Stored data —
★ ★ ★ ★

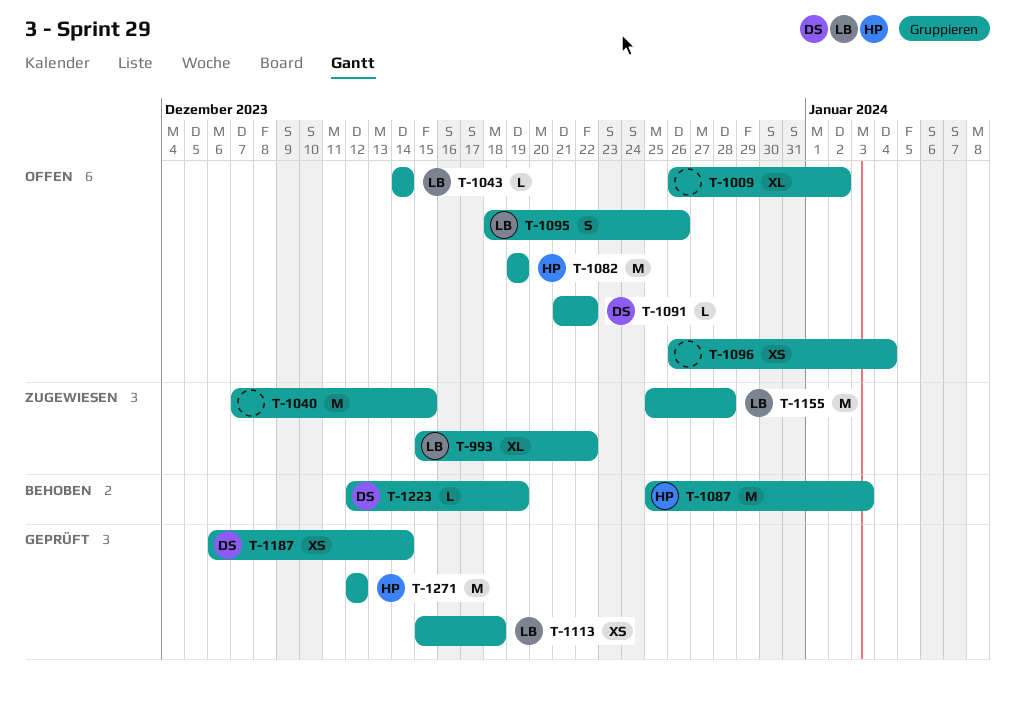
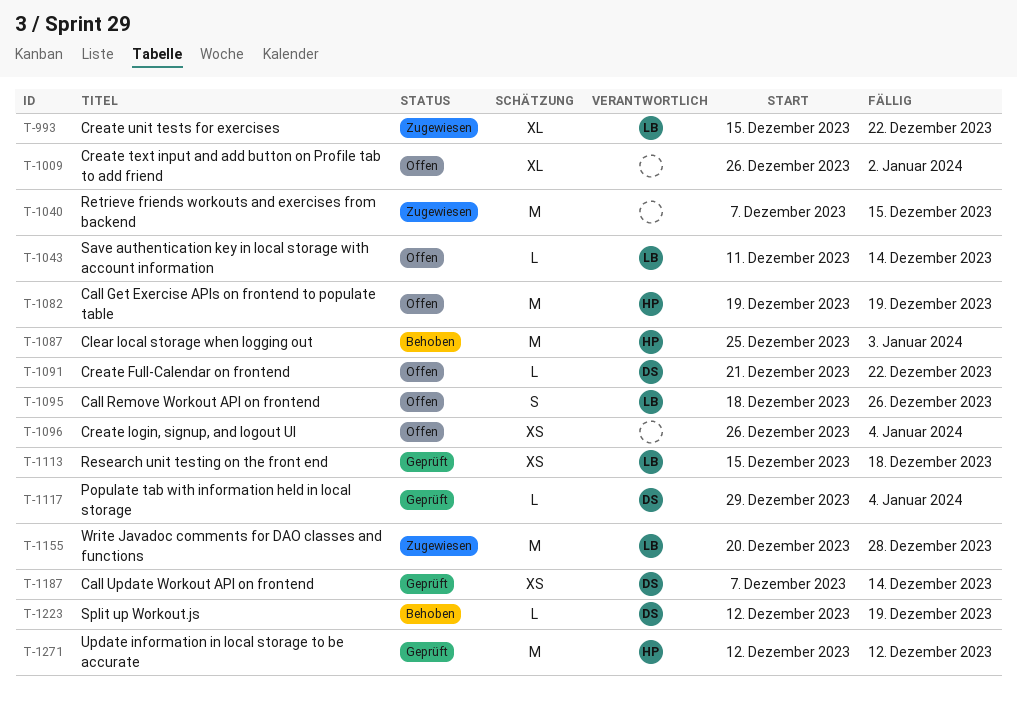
T-1043, start: Dec 14 -> Dec 11
T-1117: none -> present
T-1155, start: Dec 25 -> Dec 20
T-1187, start: Dec 6 -> Dec 7

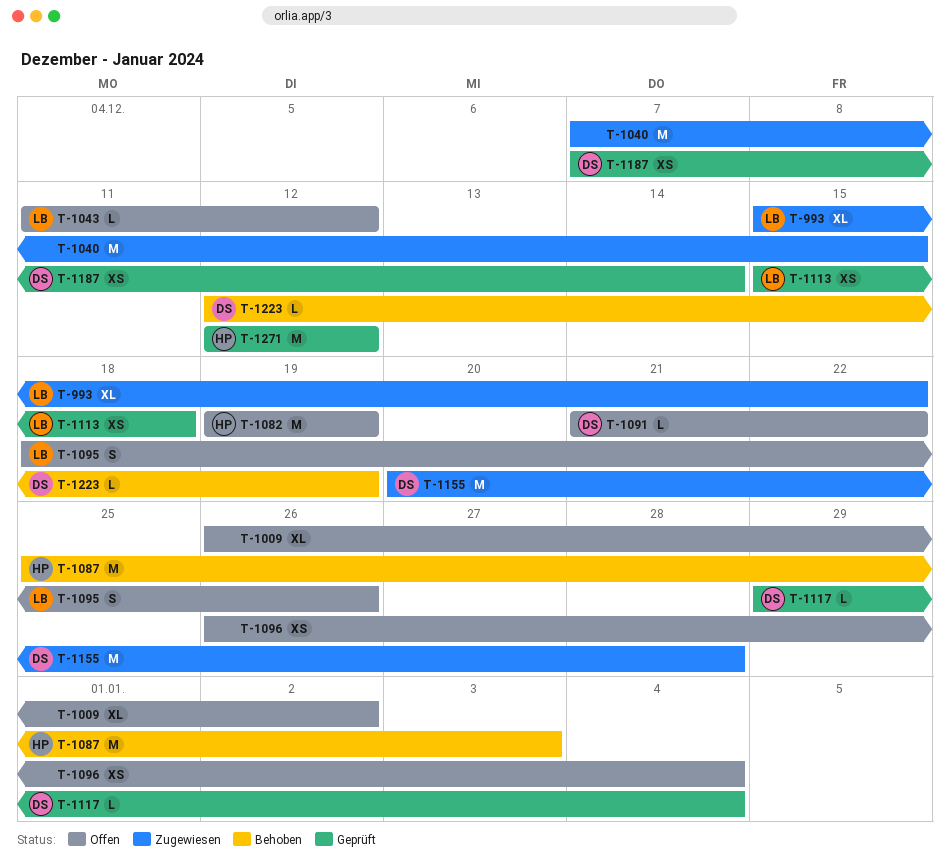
T-1043, due: Dec 14 -> Dec 12
T-1155, owner: LB -> DS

★ ★ ★ ★

Output each line above exactly as it stands, omitting the pictures.

OUTPUT FOR THIS EXERCISE —
T-1043, start: Dec 14 -> Dec 11
T-1117: none -> present
T-1155, start: Dec 25 -> Dec 20
T-1187, start: Dec 6 -> Dec 7

T-1043, due: Dec 14 -> Dec 12
T-1155, owner: LB -> DS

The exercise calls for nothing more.